=== Stated exercise A ===
Copy out the part of the herbarium dataset entries that opens with the line containing "scientific name: Galinsoga quadriradiata" and closes with the line containing "state / province: Puntarenas".

Why not? It's my right. Rights should be exercised regularly such that they grow big & strong.


----------



## BadGirl (Jan 6, 2013)

Very off-topic Karl, but do you think Elliot Rodger should have had his guns confiscated after his parents expressed their concerns to the authorities?


----------



## UltraShy (Nov 8, 2003)

BadGirl said:


> Very off-topic Karl, but do you think Elliot Rodger should have had his guns confiscated after his parents expressed their concerns to the authorities?


I haven't been following the story in the media, so I have no comment.


----------



## Darktower776 (Aug 16, 2013)

Can you walk around with the gun in your hand while shopping around? Cause that would certainly be something..


----------



## coldsorehighlighter (Jun 2, 2010)

UltraShy said:


> Why not? It's my right. Rights should be exercised regularly such that they grow big & strong.


Not too long ago, it was your right to own slaves. Society progresses, you know? Well...most societies.


----------



## WillYouStopDave (Jul 14, 2013)

BadGirl said:


> Very off-topic Karl, but do you think Elliot Rodger should have had his guns confiscated after his parents expressed their concerns to the authorities?


 Wouldn't they have had to confiscate every knife he could have possibly gotten his hands on as well?

(Saved entries)
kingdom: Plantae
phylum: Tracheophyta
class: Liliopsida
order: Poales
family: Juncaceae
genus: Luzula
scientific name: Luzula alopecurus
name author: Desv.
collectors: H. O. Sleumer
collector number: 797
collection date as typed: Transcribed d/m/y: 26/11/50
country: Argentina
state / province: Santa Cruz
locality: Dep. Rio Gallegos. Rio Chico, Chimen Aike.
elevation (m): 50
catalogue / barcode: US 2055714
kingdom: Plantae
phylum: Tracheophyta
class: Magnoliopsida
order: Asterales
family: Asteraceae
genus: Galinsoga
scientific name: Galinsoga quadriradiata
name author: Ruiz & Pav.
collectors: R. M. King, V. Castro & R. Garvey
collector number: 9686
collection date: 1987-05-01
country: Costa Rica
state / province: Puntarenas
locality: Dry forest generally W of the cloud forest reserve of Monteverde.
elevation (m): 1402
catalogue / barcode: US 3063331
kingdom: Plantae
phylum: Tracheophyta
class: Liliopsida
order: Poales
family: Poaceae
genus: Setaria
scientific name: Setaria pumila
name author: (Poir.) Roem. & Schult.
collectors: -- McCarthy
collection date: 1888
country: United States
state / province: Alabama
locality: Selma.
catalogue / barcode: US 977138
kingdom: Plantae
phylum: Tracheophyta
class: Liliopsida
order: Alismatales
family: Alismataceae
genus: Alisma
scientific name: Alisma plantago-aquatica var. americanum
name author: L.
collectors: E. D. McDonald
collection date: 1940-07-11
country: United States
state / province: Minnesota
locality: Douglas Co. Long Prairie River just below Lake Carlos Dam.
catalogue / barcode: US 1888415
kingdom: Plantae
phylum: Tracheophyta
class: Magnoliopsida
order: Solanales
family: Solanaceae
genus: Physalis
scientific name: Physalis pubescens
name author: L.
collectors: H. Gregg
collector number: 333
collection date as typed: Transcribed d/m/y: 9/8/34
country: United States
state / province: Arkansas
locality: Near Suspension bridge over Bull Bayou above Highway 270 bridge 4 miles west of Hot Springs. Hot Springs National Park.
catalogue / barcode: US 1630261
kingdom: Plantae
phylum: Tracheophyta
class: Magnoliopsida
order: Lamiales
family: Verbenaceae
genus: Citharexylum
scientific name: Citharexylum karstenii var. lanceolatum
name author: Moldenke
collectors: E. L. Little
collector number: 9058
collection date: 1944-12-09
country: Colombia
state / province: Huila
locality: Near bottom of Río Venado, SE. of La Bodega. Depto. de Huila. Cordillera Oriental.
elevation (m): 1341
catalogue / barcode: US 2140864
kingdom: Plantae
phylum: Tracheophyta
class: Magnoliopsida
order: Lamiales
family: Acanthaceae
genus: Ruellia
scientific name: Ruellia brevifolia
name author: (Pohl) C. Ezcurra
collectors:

=== Stated exercise B ===
Rewrite the part of the forum thread that opens with the words "## BadGirl (Jan" and closes with "(Nov 8, 2003)", putting "police" wherever "authorities" appears.

=== Correct output A ===
scientific name: Galinsoga quadriradiata
name author: Ruiz & Pav.
collectors: R. M. King, V. Castro & R. Garvey
collector number: 9686
collection date: 1987-05-01
country: Costa Rica
state / province: Puntarenas

=== Correct output B ===
## BadGirl (Jan 6, 2013)

Very off-topic Karl, but do you think Elliot Rodger should have had his guns confiscated after his parents expressed their concerns to the police?


----------



## UltraShy (Nov 8, 2003)